自我なき男の独白 バルナバスは神の器を腕に抱えながら、今となってはただ虚ろなだけの玉座に座している。神の為に己が意思で捨てた自我無き瞳で、この腕の中の器に視線を落とす。
この器…ミュトスは、神の器となる誉を理解せずに、かの地カンベルで私に闘いを挑んできた。ミュトスの技量は私に遠く及ばずとも、鍛錬を積めば私と同等の剣を操る事ができるのだろう。
神の器として選ばれた身には自我を捨てる事こそ誉なのだ。そんな未来は訪れないのだろう。
神が導く新しい世界の創世。その世界の内には、人を導く役目を神に委ねた私と御方の器となったミュトスは居ないのだろう。
だが、それで良い。それでこそ神の御業で人が正しき道へと導かれるのだ。
視線の先のミュトスの蒼い瞳は、濃い霧が覆うように虚ろに揺れている。その瞳に呼応するように、力なき手を握りそっと口付ける。

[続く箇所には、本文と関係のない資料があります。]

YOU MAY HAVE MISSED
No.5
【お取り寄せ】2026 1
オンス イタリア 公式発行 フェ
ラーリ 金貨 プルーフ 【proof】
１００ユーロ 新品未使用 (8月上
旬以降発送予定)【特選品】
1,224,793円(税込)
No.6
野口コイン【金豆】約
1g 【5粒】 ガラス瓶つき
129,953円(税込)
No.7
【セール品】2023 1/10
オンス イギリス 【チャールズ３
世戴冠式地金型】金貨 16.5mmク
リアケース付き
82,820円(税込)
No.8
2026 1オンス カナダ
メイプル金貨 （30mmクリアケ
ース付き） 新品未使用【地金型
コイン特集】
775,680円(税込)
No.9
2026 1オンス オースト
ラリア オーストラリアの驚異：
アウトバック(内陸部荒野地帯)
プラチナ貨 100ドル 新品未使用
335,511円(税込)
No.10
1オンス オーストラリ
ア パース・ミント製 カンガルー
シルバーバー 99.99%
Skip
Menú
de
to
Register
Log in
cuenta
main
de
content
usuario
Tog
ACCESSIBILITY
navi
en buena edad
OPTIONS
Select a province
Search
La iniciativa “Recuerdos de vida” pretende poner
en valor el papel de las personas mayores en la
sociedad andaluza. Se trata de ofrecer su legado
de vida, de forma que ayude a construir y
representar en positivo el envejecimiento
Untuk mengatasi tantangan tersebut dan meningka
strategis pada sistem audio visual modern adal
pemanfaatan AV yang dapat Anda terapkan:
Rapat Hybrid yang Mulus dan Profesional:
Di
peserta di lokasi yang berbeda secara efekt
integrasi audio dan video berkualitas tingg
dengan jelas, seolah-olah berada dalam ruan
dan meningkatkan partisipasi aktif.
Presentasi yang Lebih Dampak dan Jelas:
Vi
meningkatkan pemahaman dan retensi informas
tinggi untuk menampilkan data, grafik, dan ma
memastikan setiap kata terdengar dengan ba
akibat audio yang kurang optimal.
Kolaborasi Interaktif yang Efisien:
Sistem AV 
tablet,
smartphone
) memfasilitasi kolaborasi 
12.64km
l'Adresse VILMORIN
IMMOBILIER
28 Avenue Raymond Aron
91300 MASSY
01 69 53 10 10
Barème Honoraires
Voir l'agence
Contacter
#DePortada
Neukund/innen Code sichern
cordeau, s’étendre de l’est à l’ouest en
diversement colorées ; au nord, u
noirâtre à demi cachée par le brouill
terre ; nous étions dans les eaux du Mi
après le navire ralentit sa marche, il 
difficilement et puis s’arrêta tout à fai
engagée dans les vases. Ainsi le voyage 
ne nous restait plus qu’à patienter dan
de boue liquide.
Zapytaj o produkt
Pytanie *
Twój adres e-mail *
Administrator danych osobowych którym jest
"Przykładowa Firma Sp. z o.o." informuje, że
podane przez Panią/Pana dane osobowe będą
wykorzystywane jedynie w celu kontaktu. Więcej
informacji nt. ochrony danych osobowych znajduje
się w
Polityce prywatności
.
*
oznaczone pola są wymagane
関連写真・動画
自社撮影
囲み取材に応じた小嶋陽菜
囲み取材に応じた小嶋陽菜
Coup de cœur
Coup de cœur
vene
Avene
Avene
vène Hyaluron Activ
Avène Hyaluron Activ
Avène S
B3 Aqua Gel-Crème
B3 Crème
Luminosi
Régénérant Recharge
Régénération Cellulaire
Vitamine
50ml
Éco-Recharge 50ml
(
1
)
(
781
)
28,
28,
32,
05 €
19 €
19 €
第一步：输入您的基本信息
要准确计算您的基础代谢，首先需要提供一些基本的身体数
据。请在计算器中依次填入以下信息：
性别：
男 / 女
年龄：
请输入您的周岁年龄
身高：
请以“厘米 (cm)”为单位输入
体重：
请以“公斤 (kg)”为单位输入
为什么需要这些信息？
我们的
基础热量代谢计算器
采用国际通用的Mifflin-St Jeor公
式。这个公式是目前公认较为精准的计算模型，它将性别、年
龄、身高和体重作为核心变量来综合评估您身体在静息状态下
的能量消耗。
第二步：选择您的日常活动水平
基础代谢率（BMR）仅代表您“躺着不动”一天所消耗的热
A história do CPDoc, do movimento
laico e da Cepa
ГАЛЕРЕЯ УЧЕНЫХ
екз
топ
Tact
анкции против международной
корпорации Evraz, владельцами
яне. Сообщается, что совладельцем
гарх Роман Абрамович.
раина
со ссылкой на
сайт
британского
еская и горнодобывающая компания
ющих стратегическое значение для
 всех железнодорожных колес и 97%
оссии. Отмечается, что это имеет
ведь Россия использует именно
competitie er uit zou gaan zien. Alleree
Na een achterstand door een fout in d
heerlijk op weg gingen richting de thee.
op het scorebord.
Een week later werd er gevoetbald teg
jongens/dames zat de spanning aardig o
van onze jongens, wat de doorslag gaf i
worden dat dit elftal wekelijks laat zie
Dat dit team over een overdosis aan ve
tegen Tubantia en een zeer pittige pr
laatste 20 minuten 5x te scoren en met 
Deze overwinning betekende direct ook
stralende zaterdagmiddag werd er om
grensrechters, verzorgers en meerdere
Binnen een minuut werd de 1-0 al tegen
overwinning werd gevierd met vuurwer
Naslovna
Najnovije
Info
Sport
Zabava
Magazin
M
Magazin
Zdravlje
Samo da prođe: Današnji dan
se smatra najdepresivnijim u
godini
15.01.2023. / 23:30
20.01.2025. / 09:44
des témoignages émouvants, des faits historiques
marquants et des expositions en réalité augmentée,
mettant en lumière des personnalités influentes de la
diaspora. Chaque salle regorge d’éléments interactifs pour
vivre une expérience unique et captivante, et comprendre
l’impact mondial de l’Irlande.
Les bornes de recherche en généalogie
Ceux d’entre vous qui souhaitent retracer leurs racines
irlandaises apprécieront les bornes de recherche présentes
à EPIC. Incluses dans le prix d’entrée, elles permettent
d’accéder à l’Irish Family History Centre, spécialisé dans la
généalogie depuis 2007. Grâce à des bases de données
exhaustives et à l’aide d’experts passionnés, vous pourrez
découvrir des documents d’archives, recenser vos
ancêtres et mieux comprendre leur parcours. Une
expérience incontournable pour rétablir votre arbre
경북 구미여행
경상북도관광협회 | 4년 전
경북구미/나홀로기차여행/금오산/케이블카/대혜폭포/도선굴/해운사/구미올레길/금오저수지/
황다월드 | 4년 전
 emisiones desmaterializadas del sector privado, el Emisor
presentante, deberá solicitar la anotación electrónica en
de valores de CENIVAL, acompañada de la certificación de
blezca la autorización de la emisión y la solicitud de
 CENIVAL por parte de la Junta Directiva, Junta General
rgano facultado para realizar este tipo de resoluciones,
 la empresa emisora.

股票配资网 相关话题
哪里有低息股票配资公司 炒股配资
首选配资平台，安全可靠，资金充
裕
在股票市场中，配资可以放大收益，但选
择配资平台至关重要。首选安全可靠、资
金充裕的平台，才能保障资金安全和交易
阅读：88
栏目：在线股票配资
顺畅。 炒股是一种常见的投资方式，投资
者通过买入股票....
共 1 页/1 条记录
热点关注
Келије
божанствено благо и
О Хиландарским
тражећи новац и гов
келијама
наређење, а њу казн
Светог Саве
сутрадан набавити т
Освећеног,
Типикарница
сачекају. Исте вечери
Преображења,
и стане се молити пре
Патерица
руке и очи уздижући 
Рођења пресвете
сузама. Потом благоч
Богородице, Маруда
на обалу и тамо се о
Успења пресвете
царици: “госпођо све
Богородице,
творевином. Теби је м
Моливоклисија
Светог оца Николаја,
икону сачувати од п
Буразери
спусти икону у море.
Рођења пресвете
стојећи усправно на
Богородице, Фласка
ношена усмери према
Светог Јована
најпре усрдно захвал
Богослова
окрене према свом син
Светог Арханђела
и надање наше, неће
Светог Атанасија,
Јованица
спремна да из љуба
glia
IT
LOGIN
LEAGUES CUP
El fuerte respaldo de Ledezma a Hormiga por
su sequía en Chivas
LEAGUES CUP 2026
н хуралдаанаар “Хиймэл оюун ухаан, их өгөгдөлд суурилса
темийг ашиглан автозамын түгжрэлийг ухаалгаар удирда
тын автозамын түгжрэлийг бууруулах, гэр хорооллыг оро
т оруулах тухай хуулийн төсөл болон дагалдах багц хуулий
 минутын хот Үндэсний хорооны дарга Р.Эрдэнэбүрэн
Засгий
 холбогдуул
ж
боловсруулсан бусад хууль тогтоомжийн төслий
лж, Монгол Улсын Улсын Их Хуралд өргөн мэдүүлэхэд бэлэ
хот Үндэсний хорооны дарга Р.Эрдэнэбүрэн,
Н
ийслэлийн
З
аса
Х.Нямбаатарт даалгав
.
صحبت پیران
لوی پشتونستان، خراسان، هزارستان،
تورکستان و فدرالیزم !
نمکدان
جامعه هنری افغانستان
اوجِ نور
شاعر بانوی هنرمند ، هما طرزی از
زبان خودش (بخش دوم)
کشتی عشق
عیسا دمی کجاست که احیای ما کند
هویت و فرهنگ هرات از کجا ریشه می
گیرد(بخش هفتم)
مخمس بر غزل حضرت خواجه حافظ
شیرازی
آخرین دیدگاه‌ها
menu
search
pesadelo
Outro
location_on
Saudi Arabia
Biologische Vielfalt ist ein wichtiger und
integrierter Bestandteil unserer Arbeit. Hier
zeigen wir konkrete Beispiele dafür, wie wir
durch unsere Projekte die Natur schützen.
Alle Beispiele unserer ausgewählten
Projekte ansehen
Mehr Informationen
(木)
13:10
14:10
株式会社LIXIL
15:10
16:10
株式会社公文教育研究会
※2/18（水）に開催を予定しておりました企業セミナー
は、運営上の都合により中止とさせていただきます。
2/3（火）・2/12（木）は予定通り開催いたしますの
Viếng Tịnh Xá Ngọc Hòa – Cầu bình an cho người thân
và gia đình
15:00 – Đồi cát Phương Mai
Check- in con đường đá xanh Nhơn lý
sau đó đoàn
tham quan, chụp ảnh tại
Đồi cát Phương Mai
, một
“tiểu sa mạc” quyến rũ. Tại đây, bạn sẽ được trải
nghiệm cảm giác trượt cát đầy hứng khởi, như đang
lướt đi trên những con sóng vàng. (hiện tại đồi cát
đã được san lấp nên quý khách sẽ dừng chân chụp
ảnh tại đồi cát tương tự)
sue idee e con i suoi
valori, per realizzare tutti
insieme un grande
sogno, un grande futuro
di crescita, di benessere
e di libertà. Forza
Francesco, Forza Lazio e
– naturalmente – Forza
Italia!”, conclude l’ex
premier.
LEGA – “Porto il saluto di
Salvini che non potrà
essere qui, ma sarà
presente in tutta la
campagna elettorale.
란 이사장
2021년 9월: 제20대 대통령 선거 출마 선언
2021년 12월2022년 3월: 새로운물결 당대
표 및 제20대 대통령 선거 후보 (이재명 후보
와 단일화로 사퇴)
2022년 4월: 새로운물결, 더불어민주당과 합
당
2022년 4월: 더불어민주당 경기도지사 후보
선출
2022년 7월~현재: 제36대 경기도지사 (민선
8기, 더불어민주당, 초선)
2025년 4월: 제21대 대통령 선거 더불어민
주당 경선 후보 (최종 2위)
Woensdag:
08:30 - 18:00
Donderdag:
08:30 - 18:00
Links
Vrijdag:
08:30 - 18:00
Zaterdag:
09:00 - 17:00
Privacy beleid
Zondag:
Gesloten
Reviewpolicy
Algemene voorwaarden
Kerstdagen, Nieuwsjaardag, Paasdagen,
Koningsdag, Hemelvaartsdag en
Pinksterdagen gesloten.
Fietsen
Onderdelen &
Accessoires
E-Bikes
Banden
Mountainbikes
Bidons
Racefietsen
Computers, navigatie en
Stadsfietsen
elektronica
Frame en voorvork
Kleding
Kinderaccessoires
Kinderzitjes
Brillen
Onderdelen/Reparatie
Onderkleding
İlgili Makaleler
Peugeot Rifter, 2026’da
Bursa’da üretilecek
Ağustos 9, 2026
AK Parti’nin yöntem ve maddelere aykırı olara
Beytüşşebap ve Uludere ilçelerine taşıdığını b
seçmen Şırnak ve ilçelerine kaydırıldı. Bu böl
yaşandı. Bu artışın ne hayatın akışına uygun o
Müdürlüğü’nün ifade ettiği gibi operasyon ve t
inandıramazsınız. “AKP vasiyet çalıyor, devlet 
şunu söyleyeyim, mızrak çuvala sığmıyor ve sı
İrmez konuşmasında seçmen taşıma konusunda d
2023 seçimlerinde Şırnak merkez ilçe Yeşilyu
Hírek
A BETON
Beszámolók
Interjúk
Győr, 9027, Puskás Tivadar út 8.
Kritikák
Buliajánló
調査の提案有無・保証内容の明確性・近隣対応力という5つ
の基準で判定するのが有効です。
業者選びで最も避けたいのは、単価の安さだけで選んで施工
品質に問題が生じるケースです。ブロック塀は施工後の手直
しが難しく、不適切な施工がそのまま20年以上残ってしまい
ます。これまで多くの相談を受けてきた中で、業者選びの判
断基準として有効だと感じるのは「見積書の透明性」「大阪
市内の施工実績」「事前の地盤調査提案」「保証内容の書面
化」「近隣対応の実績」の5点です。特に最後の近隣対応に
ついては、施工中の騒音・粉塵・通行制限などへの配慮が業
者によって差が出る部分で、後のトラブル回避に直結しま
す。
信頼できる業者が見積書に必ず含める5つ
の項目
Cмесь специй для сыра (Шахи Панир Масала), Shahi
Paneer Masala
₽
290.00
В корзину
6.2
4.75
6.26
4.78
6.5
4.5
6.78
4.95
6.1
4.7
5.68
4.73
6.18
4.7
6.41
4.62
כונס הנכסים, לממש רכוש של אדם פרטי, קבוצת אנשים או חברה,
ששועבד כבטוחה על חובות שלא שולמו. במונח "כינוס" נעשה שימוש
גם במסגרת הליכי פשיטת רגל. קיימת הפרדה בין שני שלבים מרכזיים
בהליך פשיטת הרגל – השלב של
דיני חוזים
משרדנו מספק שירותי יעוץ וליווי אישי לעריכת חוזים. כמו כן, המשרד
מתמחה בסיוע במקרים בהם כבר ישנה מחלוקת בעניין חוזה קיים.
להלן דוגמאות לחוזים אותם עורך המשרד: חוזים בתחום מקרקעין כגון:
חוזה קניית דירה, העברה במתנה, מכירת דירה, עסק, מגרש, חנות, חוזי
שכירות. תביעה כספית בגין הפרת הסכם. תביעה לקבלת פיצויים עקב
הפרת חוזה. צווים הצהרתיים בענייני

己の唇に触れる温かい感触にバルナバスは安堵する。……神の器はすでに完成している。それなのに温かさに安堵するとは、まるで此奴の身を案じているようではないか。
「まだ私にも、捨てきれぬ自我があったとはな」
自我を捨てた己が、神が器に求めたミュトスを前に、自我を再び呼び起こされたのかとバルナバスは嘲笑う。
いいだろう。この器に神が宿るその時までに、己の中に残る自我を神の依代であるこの器に捧げるとしよう。
そして自我なき己とお前で、共に神の成す新しき世界を見届けようではないか。なぁミュトスよ。